Proteomics Laboratory | Tutorial

Overview of Protein sequencing and identification by tandem mass spectrometry in the Lerner Research Institute's Proteomics Laboratory.

Proteins are identified by internal sequencing experiments performed by tandem mass spectrometry in the Lerner Research Institute's Proteomics Laboratory.

The proteins are presented for analysis as stained bands in polyacrylamide gels. The protein bands of interest digested with trypsin directly in the polyacrylamide gel bands. For the digestion, each band is cut from the gel as closely as possible to minimize excess polyacrylamide, divided into a number of smaller pieces and washed and destained in 50% ethanol/5% acetic acid overnight. For 1D gel bands, the gel pieces are then reduced and alkylated in 10 mM dithiothreitol in 0.1 M ammonium bicarbonate and 50 mM iodoacetamide in 0.1 M ammonium bicarbonate, respectively, at room temperature for 0.5 h. We skip these steps for 2D bands because reduction and alkylation is a part of the electrophoresis procedure. The reduced-alkylated bands are then successively, dehydrated in acetonitrile, rehydrated and washed in 0.1 M ammonium bicarbonate, and dehydrated in acetonitrile. The protease trypsin (20 ng/µL trypsin in 50 mM ammonium bicarbonate) is added and driven into the gel pieces by the rehydration. The sample is digested overnight at room temperature and the peptides that are formed are extracted from the polyacrylamide with successive washes with aliquots of 50% acetonitrile/5% formic acid. These extracts are combined and evaporated, and the final sample reconstitute in 1% acetic acid.

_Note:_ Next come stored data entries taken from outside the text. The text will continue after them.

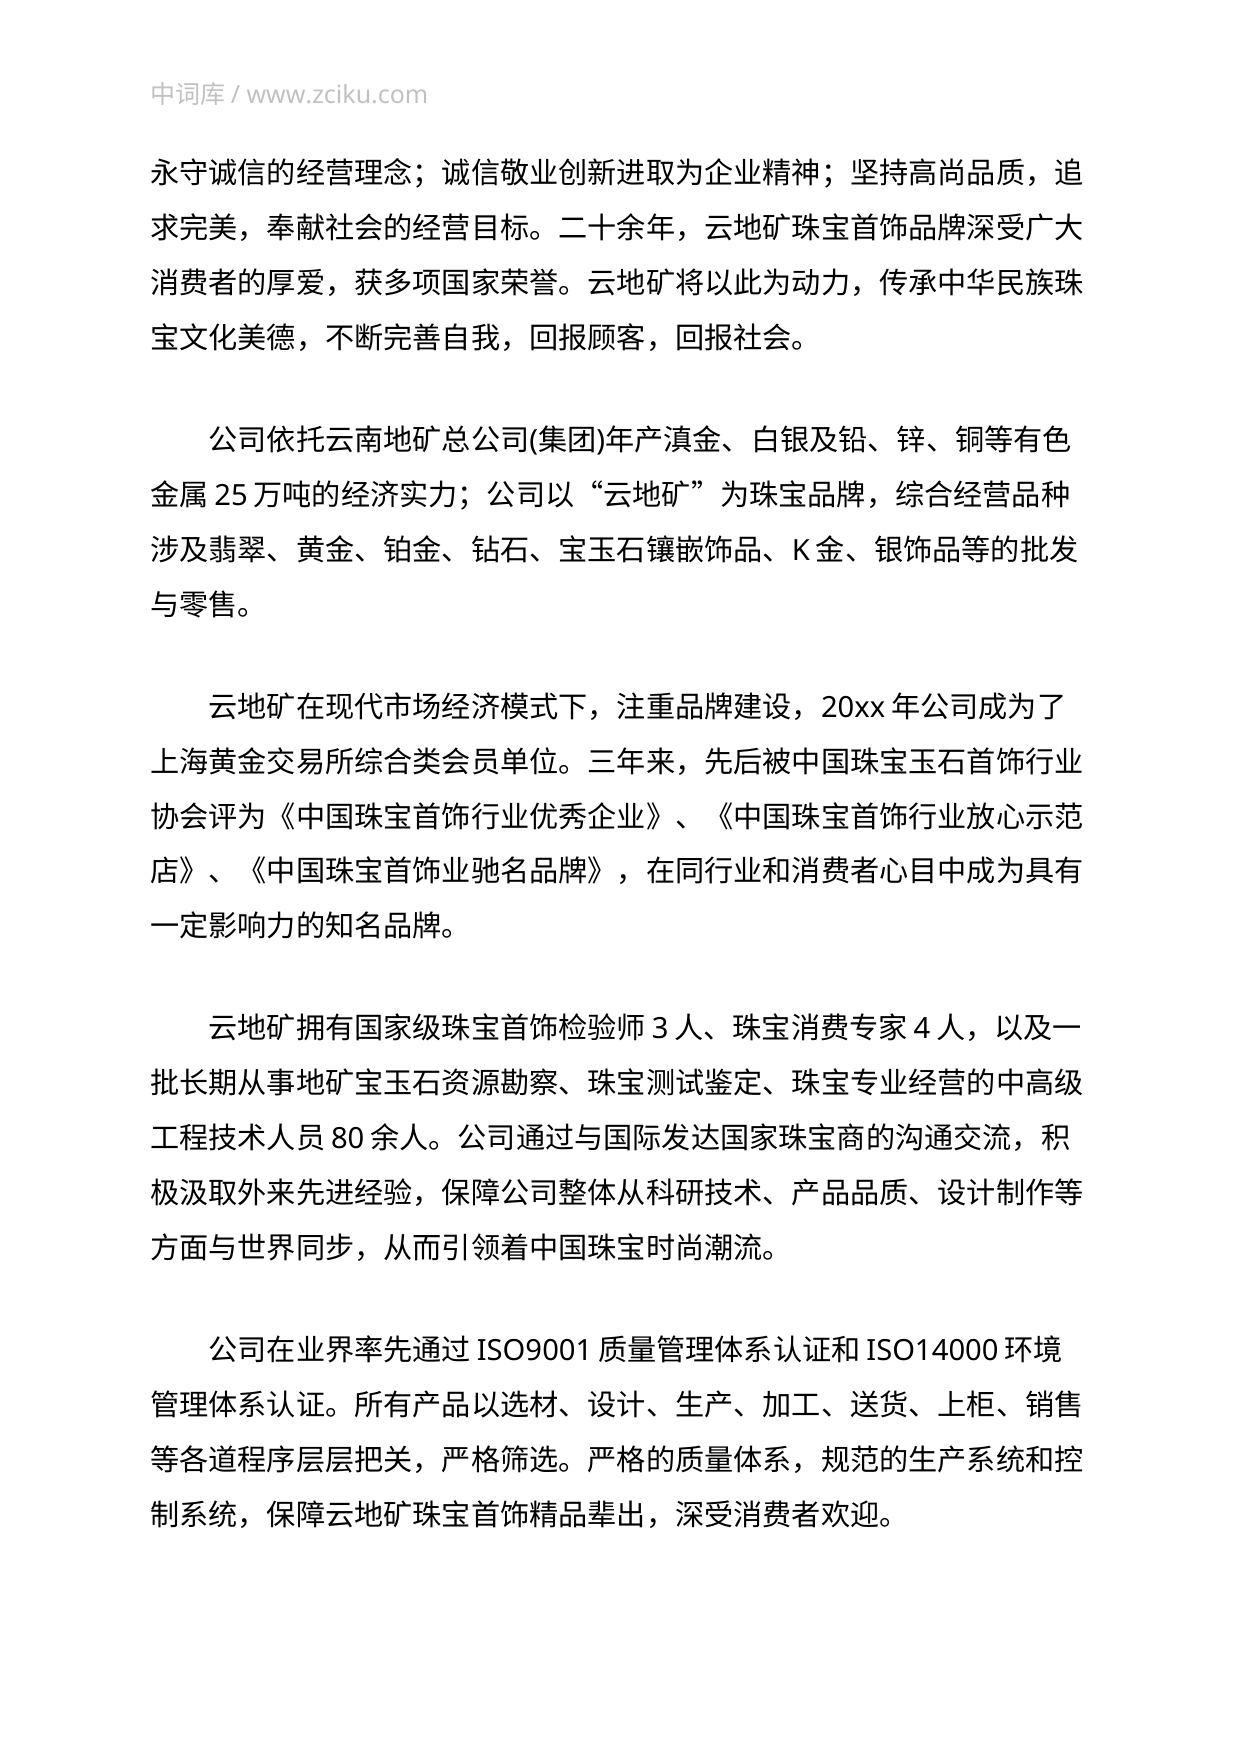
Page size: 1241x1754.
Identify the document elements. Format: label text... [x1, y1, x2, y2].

text 云地矿在现代市场经济模式下，注重品牌建设，20xx年公司成为了上海黄金交易所综合类会员单位。三年来，先后被中国珠宝玉石首饰行业协会评为《中国珠宝首饰行业优秀企业》、《中国珠宝首饰行业放心示范店》、《中国珠宝首饰业驰名品牌》，在同行业和消费者心目中成为具有一定影响力的知名品牌。 [150, 683, 1090, 945]
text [150, 150, 1090, 357]
text 公司在业界率先通过ISO9001质量管理体系认证和ISO14000环境管理体系认证。所有产品以选材、设计、生产、加工、送货、上柜、销售等各道程序层层把关，严格筛选。严格的质量体系，规范的生产系统和控制系统，保障云地矿珠宝首饰精品辈出，深受消费者欢迎。 [150, 1326, 1090, 1533]
text 公司依托云南地矿总公司(集团)年产滇金、白银及铅、锌、铜等有色金属25万吨的经济实力；公司以“云地矿”为珠宝品牌，综合经营品种涉及翡翠、黄金、铂金、钻石、宝玉石镶嵌饰品、K金、银饰品等的批发与零售。 [150, 416, 1090, 624]
text 云地矿拥有国家级珠宝首饰检验师3人、珠宝消费专家4人，以及一批长期从事地矿宝玉石资源勘察、珠宝测试鉴定、珠宝专业经营的中高级工程技术人员80余人。公司通过与国际发达国家珠宝商的沟通交流，积极汲取外来先进经验，保障公司整体从科研技术、产品品质、设计制作等方面与世界同步，从而引领着中国珠宝时尚潮流。 [150, 1005, 1090, 1267]
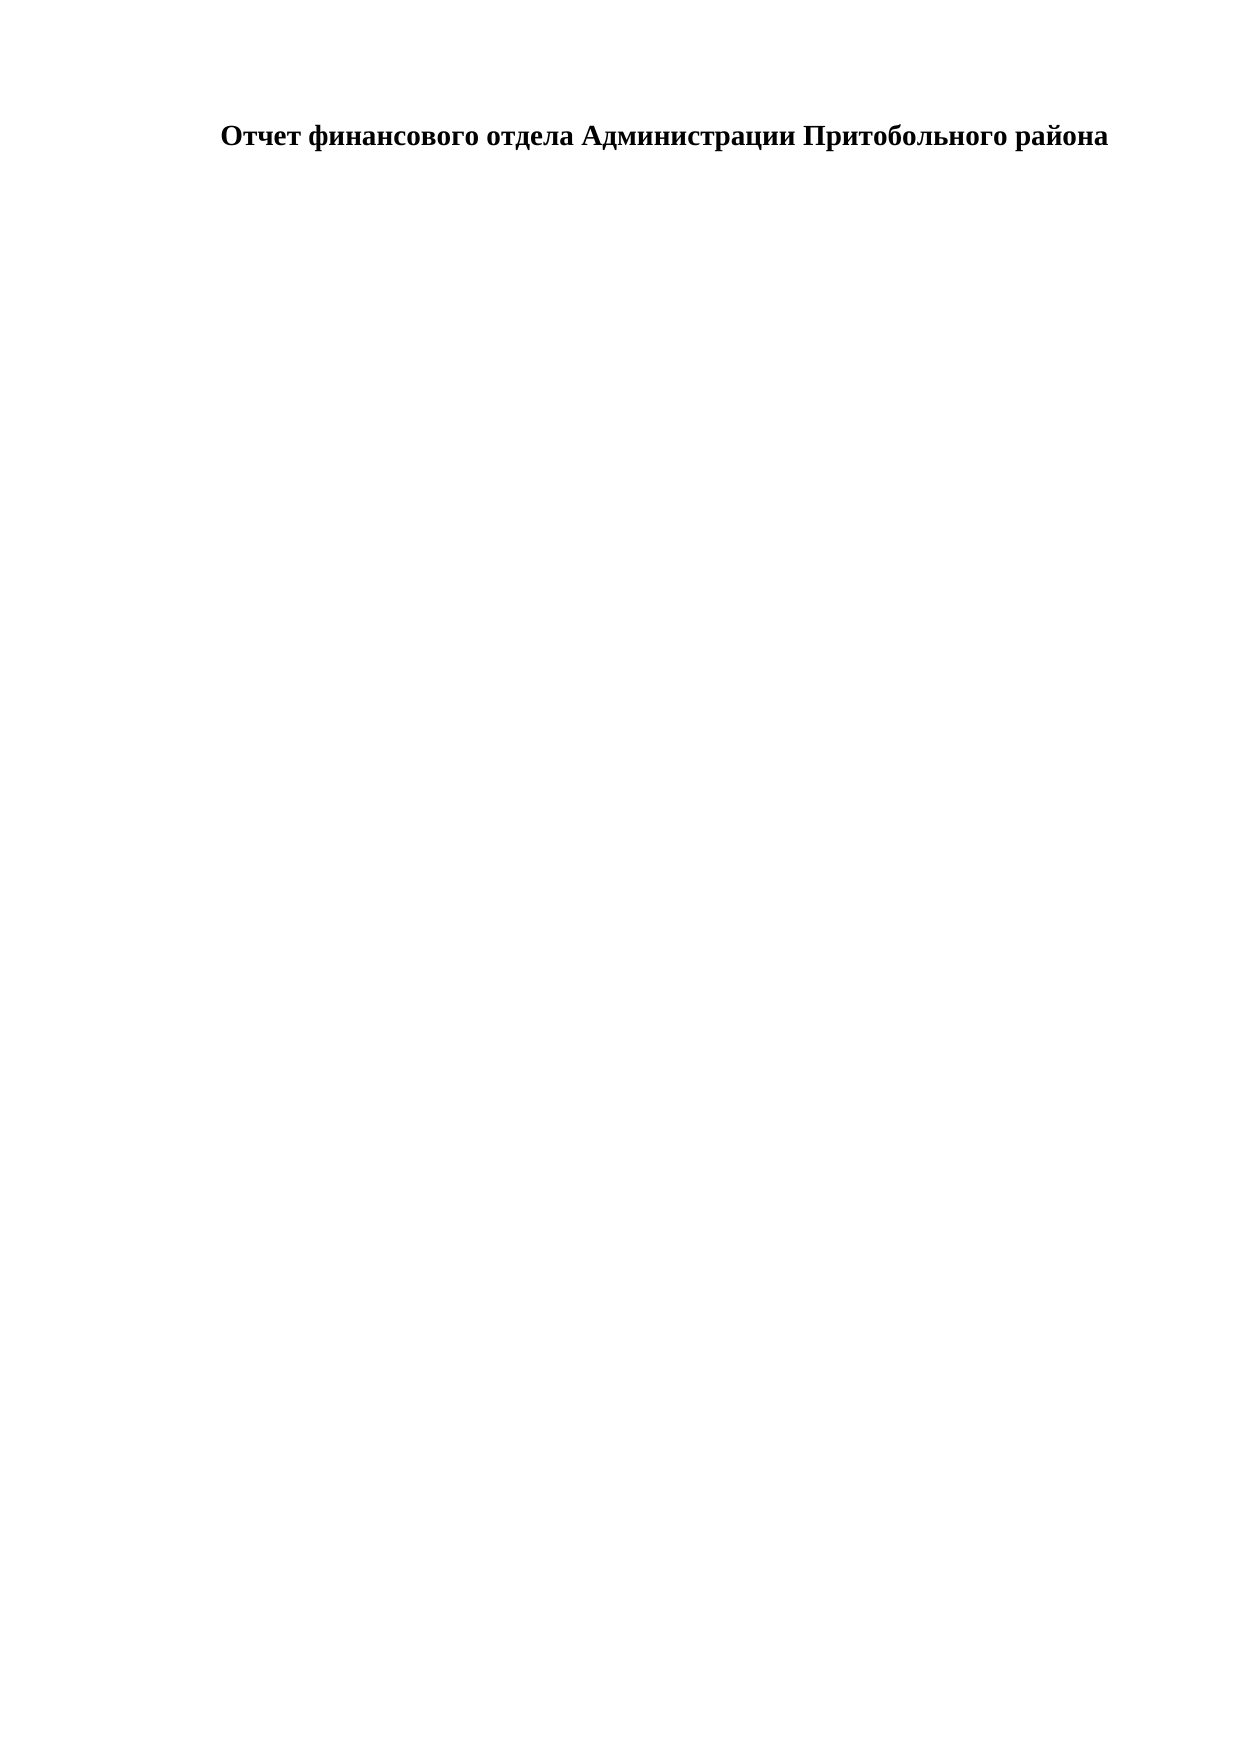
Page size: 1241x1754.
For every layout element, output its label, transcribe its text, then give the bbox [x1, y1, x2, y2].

text Отчет финансового отдела Администрации Притобольного района [177, 118, 1152, 152]
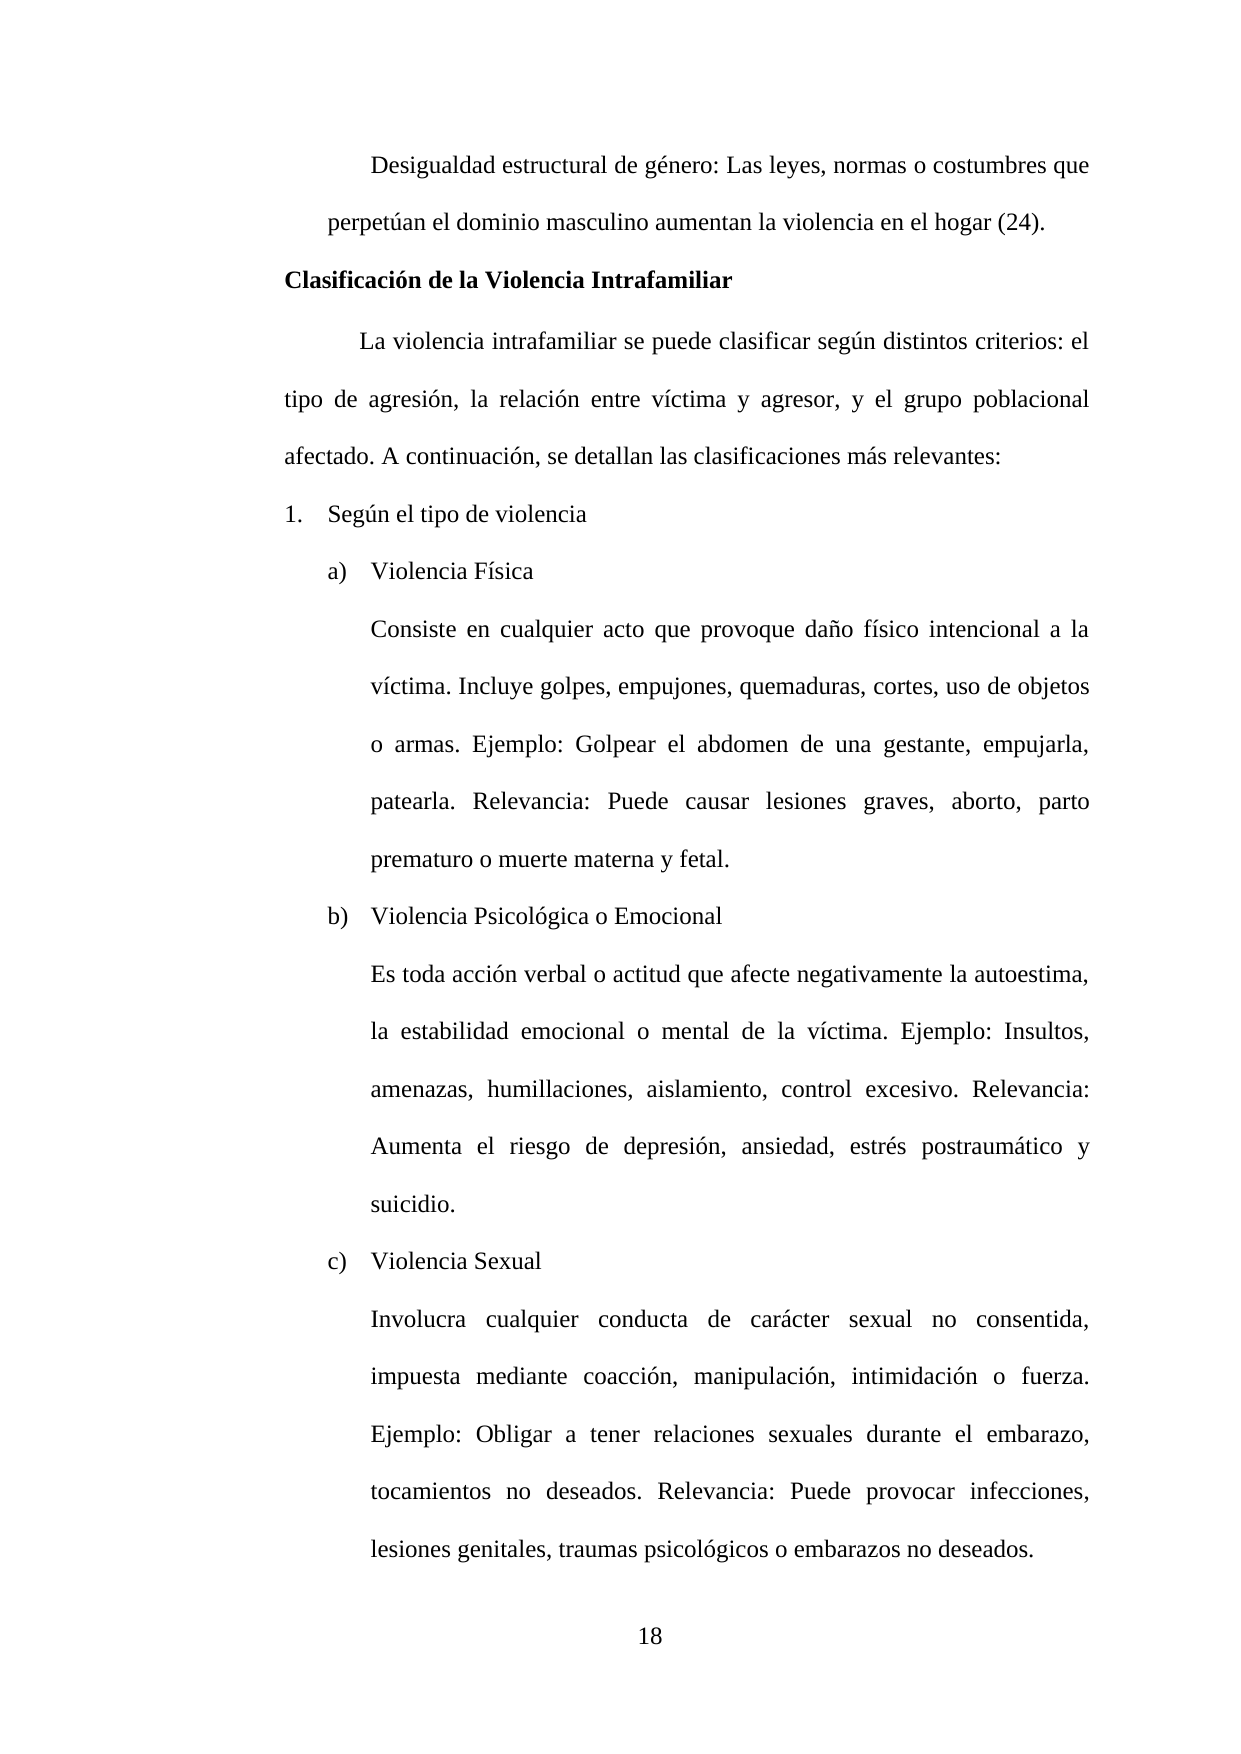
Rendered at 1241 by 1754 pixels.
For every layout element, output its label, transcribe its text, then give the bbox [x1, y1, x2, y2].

Our LC-tandem MS systems use reversed-phase HPLC with 50 or 75 m m id capillary columns that we pack a Phenomenex Jupiter C18 stationary phase. Volumes of the digests (between 1 and 15 µL) are injected and the peptides are eluted from the column by a linear gradient of acetonitrile in 0.1% formic acid gradient at a flow rate of approximately 0.25 µL/min. The digest is analyzed using the data dependent multitask capability of the instruments in which full scan mass spectra are acquired to determine peptide molecular weights and product ion spectra acquired to determine amino acid sequence in successive instrument scans. This mode of analysis produces up to 2000 collisionally induced dissociation (CID) spectra of ions ranging in abundance over several orders of magnitude.

The data are analyzed by submitting all of the CID spectra collected in an the LC-MS run to the database search program Mascot, which compares those spectra with spectra expected from calculated tryptic peptides for all proteins in the current non-redundant database. Peptide-spectra matches are scored and ranked in a process that groups the spectra according to the protein sequence that contains the matching peptide thereby identifying the source protein. All matches are verified by manual inspection of the matching spectra. It is possible to identify more that one protein in a given band.